The Fed has taken unprecedented action, raising interest rates by 75bp to 3.25% in Sep 22 in its bid to reel in persistent inflation. This follows elevated core inflation readings, sparking fears of stagflation setting in. Including this hike, the Fed has raised its benchmark lending rate five times this year, with three of these being 75bp hikes. In Singapore, investors have correspondingly been holding their breath on a recession in the US spilling over into Asian economies, which has somewhat resulted in an overhang on banks’ valuations. Although this translates to global economic growth further slowing amid higher unemployment rates, we think that Singapore banks will nonetheless remain beneficiaries from the pass-through of these higher rates into NIMs.

We raise EPS across banks by c.1-4% in FY23-24F

With the Fed’s markedly firmer stance of committing to rate hikes until inflation moderates, the Fed fund futures now imply a c.4.3% rate by end-2022 (vs. c.3.7% at end-Aug 22) before rising to c.4.6% by mid-2023 (vs. c.3.9% at end-Aug 22). These rates are noticeably higher that the c.3.6% peak rate we assumed as inputs into our NIM estimates for the sector. Realistically, although higher benchmark rates bode well for banks’ margins, we are cognisant that the region’s economic growth will likely slow as customers hold back on investments and purchases, thereby dragging down loan growth to below the c.5-7% we factored in for FY23F. Factoring in forward Fed rate expectations (NIMs +c.30-50bp yoy in FY23F) and weaker growth (c.4-5% in FY23F) (Fig 4), we raise Singapore banks’ EPS by c.1-4% in FY22-24F. In tandem, we believe that sequential NIM expansion will peak around 4Q22F (vs. 3Q22F previously).

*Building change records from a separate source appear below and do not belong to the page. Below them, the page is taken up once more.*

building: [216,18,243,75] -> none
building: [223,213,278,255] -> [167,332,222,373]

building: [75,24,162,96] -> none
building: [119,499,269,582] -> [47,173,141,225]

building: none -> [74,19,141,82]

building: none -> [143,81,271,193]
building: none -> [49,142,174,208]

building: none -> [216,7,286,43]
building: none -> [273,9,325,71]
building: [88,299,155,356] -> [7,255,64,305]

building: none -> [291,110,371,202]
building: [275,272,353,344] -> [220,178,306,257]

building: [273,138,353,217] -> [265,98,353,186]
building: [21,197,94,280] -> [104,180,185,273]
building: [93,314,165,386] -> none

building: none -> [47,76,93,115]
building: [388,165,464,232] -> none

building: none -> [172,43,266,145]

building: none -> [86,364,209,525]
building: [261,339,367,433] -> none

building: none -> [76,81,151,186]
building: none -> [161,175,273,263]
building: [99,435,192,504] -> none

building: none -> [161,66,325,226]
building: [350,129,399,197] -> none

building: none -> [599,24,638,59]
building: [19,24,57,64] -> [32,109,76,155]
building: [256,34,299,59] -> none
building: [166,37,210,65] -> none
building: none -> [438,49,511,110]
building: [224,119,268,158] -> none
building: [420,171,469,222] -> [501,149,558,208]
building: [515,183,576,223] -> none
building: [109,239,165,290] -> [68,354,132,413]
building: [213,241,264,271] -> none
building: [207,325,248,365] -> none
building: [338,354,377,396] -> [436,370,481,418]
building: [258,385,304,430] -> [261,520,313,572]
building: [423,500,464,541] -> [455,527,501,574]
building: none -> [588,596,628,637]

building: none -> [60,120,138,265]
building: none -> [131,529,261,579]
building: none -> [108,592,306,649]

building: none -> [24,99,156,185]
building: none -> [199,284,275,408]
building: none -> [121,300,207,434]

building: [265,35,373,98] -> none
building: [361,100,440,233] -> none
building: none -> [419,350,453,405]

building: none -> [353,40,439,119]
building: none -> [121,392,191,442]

Stress tests show that borrowers may hold up well at 4.5% rates

Risks to our estimated earnings upside include a sharper-than-anticipated rise in funding costs from attrition from CASA into fixed deposits (highest rates in Singapore in 24 years) or due to deposit-gathering efforts by banks, as well as possibly heftier credit costs to come as higher interest rates pressure borrower repayment capacities. While we understand that property developer exposures in China remain contained (<1% of gross loans), we think that SMEs (c.6-13% of gross loans) could be a segment at risk if trade sentiment weakens. Our stress test of household balances in SG (Fig 7 and 8) has found that all households servicing a mortgage for public housing (except those in the bottom 10% income levels) will remain below the 55% total debt servicing ratio threshold, even at a 4.5% p.a. rates.